(Task brief):
Can you write out all of these records again, switching "top-left" to "upper-left" and leaving everything else unchanged?

(Task inputs):
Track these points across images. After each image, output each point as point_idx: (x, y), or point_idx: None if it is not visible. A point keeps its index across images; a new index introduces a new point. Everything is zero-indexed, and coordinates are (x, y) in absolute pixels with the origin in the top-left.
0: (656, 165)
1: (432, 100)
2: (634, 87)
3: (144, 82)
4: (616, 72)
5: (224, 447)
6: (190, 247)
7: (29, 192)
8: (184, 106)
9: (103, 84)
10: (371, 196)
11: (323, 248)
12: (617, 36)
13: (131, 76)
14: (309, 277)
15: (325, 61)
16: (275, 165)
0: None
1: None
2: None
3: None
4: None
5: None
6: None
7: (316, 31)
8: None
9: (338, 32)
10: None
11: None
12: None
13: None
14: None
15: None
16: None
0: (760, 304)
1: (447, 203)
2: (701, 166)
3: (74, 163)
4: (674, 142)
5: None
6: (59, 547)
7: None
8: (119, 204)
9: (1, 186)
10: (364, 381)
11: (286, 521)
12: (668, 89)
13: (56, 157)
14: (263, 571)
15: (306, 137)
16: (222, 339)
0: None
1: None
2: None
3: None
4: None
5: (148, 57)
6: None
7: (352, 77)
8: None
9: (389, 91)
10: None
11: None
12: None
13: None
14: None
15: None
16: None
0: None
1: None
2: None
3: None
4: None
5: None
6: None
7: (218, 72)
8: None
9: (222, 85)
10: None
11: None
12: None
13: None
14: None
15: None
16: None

(Reply):
Track these points across images. After each image, output each point as point_idx: (x, y), or point_idx: None if it is not visible. A point keeps its index across images; a new index introduces a new point. Everything is zero-indexed, and coordinates are (x, y) in absolute pixels with the origin in the upper-left.
0: (656, 165)
1: (432, 100)
2: (634, 87)
3: (144, 82)
4: (616, 72)
5: (224, 447)
6: (190, 247)
7: (29, 192)
8: (184, 106)
9: (103, 84)
10: (371, 196)
11: (323, 248)
12: (617, 36)
13: (131, 76)
14: (309, 277)
15: (325, 61)
16: (275, 165)
0: None
1: None
2: None
3: None
4: None
5: None
6: None
7: (316, 31)
8: None
9: (338, 32)
10: None
11: None
12: None
13: None
14: None
15: None
16: None
0: (760, 304)
1: (447, 203)
2: (701, 166)
3: (74, 163)
4: (674, 142)
5: None
6: (59, 547)
7: None
8: (119, 204)
9: (1, 186)
10: (364, 381)
11: (286, 521)
12: (668, 89)
13: (56, 157)
14: (263, 571)
15: (306, 137)
16: (222, 339)
0: None
1: None
2: None
3: None
4: None
5: (148, 57)
6: None
7: (352, 77)
8: None
9: (389, 91)
10: None
11: None
12: None
13: None
14: None
15: None
16: None
0: None
1: None
2: None
3: None
4: None
5: None
6: None
7: (218, 72)
8: None
9: (222, 85)
10: None
11: None
12: None
13: None
14: None
15: None
16: None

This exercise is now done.